Task to complete
Which lines of the data below contain the word "Dizel"? Show each such line in full. Uppercase and lowercase count as different.

• • • •

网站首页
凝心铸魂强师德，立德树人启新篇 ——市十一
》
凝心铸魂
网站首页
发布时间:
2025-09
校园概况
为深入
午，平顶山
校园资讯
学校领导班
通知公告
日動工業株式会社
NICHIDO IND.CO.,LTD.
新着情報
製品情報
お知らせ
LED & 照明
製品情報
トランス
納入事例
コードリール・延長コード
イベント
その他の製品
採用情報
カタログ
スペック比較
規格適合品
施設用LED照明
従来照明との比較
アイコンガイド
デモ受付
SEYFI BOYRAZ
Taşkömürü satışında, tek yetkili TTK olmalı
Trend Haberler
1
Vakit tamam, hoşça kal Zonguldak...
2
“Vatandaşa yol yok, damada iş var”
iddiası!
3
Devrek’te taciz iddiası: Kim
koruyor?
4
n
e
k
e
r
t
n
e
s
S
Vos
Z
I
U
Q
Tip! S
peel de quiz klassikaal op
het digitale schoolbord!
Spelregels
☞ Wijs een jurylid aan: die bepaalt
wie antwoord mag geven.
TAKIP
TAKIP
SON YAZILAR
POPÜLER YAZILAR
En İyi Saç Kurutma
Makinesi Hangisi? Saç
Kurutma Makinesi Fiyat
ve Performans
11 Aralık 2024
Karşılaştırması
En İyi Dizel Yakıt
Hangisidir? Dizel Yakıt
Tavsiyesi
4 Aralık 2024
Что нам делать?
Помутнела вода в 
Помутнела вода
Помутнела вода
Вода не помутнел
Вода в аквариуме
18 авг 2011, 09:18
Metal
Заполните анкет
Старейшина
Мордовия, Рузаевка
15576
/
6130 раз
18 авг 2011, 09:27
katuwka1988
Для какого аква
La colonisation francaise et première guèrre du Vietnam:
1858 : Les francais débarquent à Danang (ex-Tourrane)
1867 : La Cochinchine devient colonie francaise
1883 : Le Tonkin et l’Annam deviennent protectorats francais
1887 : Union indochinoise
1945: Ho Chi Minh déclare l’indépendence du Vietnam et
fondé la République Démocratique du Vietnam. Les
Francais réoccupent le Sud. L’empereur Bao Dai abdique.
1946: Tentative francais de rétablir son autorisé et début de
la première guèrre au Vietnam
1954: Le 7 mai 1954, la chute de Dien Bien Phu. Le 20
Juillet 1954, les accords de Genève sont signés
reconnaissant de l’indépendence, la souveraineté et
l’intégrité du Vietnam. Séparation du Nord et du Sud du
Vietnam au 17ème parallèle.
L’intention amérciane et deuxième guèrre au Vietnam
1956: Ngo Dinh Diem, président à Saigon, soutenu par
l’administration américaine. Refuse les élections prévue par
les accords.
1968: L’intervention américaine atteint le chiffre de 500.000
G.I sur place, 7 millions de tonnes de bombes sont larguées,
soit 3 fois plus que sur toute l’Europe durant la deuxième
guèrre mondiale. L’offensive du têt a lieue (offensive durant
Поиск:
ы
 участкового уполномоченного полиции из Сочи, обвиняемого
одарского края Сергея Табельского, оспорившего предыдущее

• • • •

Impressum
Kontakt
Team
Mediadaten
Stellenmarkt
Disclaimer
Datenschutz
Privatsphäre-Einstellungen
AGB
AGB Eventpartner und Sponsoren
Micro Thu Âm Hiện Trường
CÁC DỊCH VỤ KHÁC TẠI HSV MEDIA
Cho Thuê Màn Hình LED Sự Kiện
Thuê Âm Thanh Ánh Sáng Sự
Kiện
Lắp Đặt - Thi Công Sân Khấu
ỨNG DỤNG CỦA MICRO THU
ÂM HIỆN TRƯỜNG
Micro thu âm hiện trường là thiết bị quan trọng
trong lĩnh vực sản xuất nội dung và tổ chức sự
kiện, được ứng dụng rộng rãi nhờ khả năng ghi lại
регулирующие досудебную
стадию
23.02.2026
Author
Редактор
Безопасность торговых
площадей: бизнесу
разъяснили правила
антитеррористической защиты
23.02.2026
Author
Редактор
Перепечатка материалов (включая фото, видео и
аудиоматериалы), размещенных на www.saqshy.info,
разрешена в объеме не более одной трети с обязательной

• • • •

Your solution
En İyi Dizel Yakıt
Hangisidir? Dizel Yakıt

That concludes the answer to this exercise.